Data Collection and Integration
Data was collected from various sources, including LightSpeed POS, Xero, SQL, QuickBooks, and Excel. All the data was consolidated into a centralized database hosted on AWS.
Key Performance Indicators (KPIs)
- Total Sales
- Total Profit
- Gross Margin
- Average Ticket Value
- Average UTP (Units per Transaction)
- Total Purchase Orders Released
- Total Purchase Orders Received
- SKU Sales by Store
- Sales by Category and Subcategory
- Sales by Vendor
BI Tools and Technologies
- Power BI: Data visualization tool for interactive dashboards.
- LightSpeed POS: Point of Sale system for store transactional data.
- AWS S3: Cloud-based storage for data consolidation.
- QuickBooks: Accounting tool for financial data.
- Microsoft Excel: Used for data processing.
- MySQL: Utilized for querying and data manipulation.
- Python: Implemented for data extraction and API-related tasks.
Data Analysis and Insights
- The Power BI dashboards provided valuable insights, including:
- Sales Performance Dashboard: Highlights KPIs such as Total Sales, Total Profit, Gross Margin, Average Ticket Value, and Average UTP, along with detailed breakdowns.
- Sales by Store Dashboard: Shows total sales by all stores, with filter options for year, month, store name, category, subcategory, and vendor name.
- Sales of Top 100 SKUs Dashboard: Displays sales of the top 100 SKUs, with filter options for year, month, store name, category, subcategory, and vendor name.
- Sales by Category Dashboard: Analyzes sales of products by category, subcategory, store name, and vendor name.
Challenges and Solutions:
- Challenges:
- Scattered data from multiple sources.
- Limited data insights due to conventional reporting methods.

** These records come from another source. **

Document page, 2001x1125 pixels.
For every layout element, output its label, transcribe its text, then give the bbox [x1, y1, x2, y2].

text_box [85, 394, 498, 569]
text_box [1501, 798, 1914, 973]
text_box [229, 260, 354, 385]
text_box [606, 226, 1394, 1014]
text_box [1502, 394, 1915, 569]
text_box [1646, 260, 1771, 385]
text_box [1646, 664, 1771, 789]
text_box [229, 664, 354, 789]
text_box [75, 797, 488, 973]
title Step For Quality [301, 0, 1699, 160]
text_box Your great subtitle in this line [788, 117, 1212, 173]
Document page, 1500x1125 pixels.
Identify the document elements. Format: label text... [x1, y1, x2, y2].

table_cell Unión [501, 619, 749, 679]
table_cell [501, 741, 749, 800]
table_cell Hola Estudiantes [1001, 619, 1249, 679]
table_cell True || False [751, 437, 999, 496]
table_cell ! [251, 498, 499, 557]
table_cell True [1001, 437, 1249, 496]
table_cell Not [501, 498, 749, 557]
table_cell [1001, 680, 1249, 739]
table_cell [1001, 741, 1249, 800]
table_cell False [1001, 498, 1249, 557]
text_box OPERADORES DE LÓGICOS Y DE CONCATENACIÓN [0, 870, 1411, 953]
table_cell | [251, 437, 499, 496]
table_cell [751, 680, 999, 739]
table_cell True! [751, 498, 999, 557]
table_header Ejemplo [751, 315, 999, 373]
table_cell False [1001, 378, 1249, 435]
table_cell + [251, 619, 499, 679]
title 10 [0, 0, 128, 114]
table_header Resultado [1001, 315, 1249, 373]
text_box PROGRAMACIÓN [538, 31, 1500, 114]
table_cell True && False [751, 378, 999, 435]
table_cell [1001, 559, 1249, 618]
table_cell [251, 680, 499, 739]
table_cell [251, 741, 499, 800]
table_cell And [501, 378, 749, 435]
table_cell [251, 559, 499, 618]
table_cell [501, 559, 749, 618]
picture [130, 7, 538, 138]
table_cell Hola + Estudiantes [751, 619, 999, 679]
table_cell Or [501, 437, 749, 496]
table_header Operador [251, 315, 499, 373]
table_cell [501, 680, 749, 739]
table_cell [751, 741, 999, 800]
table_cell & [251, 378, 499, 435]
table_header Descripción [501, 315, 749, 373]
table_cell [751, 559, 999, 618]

- Complex store-wise reporting requirements.
- Large dataset refresh challenges.
Solutions:
- Consolidated data into a centralized database on AWS S3.
- Developed Power BI Dashboards for in-depth insights.

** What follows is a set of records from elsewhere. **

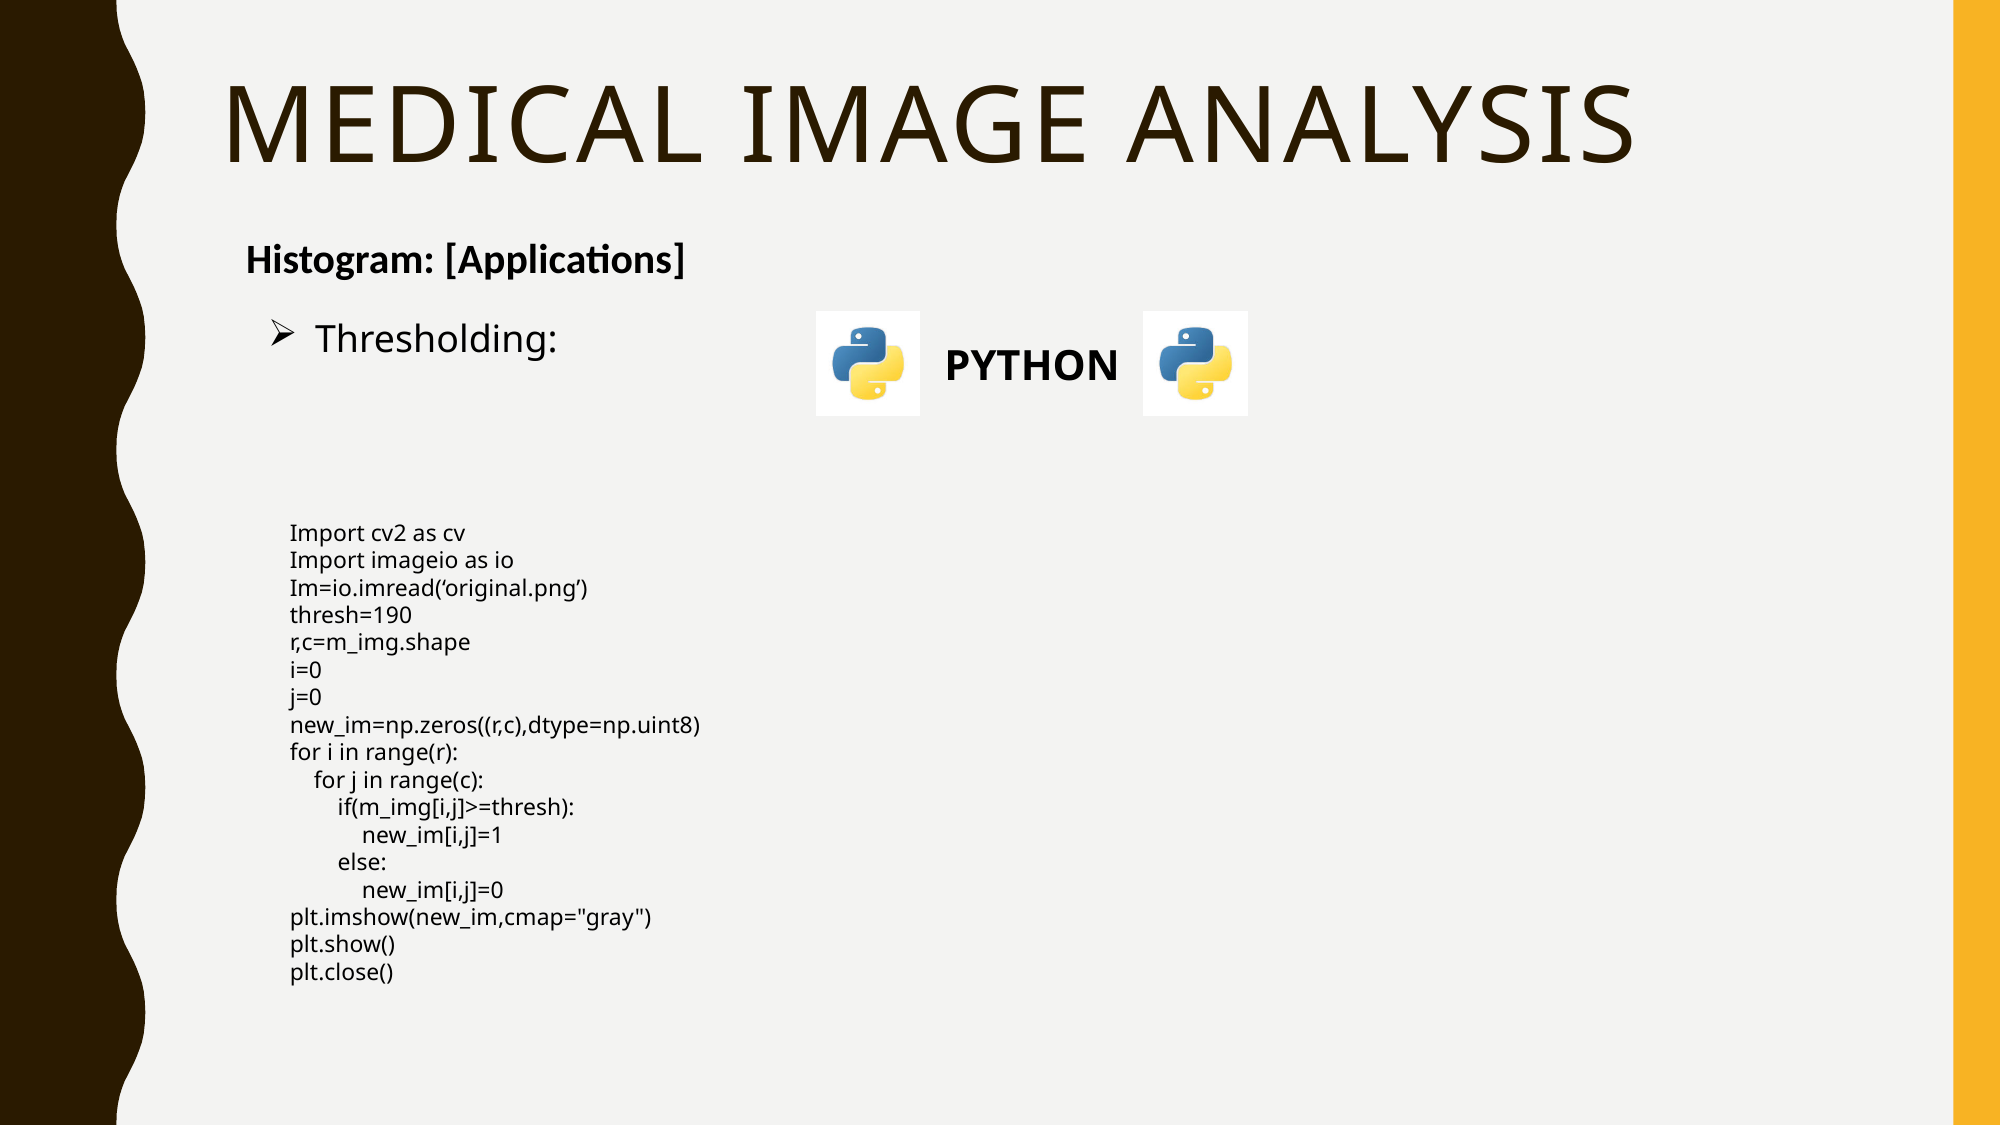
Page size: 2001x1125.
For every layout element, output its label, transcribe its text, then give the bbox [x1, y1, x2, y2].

title medical Image Analysis [205, 62, 1875, 308]
picture [1143, 311, 1248, 416]
text_box Thresholding: [253, 307, 573, 413]
picture [816, 311, 920, 416]
text_box Histogram: [Applications] [231, 221, 1232, 290]
text_box PYTHON [929, 330, 1136, 396]
text_box Import cv2 as cv Import imageio as io Im=io.imread(‘original.png’) thresh=190 r,c=m_img.shape i=0 j=0 new_im=np.zeros((r,c),dtype=np.uint8) for i in range(r): for j in range(c): if(m_img[i,j]>=thresh): new_im[i,j]=1 else: new_im[i,j]=0 plt.imshow(new_im,cmap="gray") plt.show() plt.close() [275, 510, 1424, 993]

- Implemented Row-level Security for store-wise reporting access.
- Automated data refreshing using schedulers.
Conclusion
SoHa Living’s transformation journey with Business Intelligence has been nothing short of spectacular. By unifying their scattered data and harnessing Power BI’s capabilities, they gained valuable customer insights and improved decision-making. With store-specific reporting and embedded dashboards, SoHa Living empowered their managers to drive performance and engage customers effectively. The automated data refreshing ensured real-time analytics, enabling SoHa Living to uphold its promise of delivering a joyful shopping experience that captures precious memories and coastal chic allure.